It's Complex to Write Simple - but Hemingway's Four Rules of Writing Can Still Work



Without the Word-Fornification

I won't go into the history and evolution of the SMNR, (it's been katzenjammered enough) but I believe it was spawned out of utter disgust. Disdain at the ongoing daemon seed of word-fornification. Too many press releases pork-barrel full of superlative hyperbole, punctuated with Frankenquoted buffoon-a-puffery.

Frankenquoted Buffoon-a-Puffery?

Useless quotes from company officials that hardly anyone will ever read - except the Frankenquotee.
Example? — just insert your company or executive’s name with the text below.We’re Great!

“We’re great.” “Our company is great.” “Our customers love us.” “The industry analysts love us.” "We're SO EXCITED to be working with them." Sound familiar?

Meanwhile -- Back On The SMNR LOVE STORY RANCH

It finally got to be too much for one journalist, Tom Foremski, who penned a soft , heartfelt, 'can't we all just get along,' blog post titled, "Die Press Release Die!"
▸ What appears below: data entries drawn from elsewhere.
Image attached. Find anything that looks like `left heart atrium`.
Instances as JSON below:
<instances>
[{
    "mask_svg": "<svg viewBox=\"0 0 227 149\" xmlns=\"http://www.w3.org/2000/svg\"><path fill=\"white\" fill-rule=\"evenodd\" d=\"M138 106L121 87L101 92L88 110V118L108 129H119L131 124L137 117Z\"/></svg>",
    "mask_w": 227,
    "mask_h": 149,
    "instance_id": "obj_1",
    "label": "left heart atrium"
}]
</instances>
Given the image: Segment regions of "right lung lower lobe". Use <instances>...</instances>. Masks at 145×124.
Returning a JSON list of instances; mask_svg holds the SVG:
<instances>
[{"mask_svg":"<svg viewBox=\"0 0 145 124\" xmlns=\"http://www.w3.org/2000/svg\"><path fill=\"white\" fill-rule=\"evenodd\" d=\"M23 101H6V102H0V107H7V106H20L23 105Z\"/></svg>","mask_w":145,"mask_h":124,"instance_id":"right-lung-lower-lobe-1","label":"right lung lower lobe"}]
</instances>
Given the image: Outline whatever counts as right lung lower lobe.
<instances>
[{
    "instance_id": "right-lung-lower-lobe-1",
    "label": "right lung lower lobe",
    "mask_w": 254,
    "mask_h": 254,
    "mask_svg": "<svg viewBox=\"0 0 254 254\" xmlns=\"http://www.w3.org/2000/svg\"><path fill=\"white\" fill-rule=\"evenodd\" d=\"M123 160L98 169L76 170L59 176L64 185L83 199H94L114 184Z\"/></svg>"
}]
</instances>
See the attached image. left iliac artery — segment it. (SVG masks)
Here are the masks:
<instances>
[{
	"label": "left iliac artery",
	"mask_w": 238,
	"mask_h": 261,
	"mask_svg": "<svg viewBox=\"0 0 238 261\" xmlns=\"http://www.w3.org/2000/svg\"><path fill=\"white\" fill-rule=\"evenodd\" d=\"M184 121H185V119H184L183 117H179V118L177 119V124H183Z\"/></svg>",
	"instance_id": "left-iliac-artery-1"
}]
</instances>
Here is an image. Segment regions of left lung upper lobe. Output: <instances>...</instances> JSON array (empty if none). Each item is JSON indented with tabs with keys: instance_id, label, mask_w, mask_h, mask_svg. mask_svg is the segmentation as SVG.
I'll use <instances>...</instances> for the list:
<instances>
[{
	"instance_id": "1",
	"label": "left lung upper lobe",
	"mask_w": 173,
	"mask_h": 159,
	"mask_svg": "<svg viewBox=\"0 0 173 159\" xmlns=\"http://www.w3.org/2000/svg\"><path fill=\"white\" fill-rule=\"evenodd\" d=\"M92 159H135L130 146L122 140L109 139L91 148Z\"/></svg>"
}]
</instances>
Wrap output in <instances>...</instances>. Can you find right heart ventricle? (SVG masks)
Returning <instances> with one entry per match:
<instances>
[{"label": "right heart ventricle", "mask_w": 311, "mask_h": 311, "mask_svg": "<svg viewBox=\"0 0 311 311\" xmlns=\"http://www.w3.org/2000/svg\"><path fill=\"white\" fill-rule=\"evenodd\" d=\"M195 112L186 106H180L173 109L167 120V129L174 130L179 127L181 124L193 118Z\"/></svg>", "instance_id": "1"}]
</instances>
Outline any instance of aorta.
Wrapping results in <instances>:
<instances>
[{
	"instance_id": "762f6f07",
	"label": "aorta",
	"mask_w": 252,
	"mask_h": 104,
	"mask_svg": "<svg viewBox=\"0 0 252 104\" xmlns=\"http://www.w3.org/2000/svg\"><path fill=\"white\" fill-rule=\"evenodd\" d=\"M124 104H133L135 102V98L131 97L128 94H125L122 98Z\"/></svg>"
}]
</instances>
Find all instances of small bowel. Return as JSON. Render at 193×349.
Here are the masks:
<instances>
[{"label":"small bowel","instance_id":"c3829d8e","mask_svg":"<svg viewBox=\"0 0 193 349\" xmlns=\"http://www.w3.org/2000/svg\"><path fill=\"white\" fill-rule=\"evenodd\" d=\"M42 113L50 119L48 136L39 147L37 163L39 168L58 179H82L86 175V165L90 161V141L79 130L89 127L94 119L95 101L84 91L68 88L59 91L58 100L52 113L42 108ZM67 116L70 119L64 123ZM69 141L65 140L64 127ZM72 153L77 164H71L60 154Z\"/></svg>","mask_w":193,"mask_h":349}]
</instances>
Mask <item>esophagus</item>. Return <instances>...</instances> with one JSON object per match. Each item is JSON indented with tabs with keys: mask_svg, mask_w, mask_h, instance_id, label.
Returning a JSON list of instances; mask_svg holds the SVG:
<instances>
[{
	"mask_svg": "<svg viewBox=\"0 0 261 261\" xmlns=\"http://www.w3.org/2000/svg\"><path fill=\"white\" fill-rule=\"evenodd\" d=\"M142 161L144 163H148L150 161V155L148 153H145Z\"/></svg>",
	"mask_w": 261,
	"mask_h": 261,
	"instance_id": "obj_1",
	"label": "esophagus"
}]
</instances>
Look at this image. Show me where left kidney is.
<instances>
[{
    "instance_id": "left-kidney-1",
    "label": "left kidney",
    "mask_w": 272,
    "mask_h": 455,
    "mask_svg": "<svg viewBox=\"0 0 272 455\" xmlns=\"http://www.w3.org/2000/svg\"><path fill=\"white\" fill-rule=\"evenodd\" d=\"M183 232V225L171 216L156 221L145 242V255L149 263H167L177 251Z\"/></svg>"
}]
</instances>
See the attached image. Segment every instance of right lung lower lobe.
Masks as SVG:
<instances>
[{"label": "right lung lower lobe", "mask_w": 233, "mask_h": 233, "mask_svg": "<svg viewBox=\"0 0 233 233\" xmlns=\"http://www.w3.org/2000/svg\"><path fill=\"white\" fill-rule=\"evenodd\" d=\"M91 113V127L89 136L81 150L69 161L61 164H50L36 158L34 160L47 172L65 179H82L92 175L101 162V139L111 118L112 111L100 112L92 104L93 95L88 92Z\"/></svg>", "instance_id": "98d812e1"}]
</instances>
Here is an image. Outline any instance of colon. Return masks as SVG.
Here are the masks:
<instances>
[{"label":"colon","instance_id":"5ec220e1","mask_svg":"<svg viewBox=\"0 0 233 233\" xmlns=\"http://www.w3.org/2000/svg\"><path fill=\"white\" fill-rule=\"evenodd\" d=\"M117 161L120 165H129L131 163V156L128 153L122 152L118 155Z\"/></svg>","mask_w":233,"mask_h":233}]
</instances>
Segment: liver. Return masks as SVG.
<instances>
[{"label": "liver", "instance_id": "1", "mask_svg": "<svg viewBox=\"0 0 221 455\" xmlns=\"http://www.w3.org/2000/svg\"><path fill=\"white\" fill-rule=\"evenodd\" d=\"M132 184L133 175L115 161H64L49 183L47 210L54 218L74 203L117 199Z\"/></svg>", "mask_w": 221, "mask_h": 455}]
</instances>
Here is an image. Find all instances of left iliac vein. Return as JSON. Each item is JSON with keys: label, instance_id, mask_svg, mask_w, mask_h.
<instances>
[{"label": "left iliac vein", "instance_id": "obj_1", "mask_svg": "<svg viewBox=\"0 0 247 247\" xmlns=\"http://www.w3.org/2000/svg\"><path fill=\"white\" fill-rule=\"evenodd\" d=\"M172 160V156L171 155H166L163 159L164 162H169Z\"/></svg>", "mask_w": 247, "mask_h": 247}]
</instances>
His frustrated journalistic rebel yell for authenticity, simplicity, clarity, utility and believability led to a rethinking of the press release format.

One PR professional listened (yes one person listening can make a difference) and did something about it. Thus arrived the first Social Media News Release template created by Todd Defren at SHIFT Communications. Enough said on that topic. On to ...


Accurate in this sense means honest. Mistakes happen. Errors of omission can happen - but just make sure they're errors or accidental omissions. In this whirling dervish of social media communications people by and large are very forgiving of mistakes. But not so forgiving of boneheads trying to game the system.

SMNR Examples

We've been testing and experimenting with the SMNR at our company, trying to figure out how best to use them. Or, if to use them at all.

Little Background

We're a software technology company. Been around 40 years. Issue approximately 100 news releases per year worldwide. Keep this in mind though, as you check the examples out. What is news to us, or what is news to you or your business, may be real sleep-inducers to the rest of world. However, a prospective buyer or customer might find a new product update or announcement scintillating, useful and buzzworthy - while the rest of us moan, groan and yawn before we fall over asleep and push aside the media and industry analysts who are already... snoring on the floor.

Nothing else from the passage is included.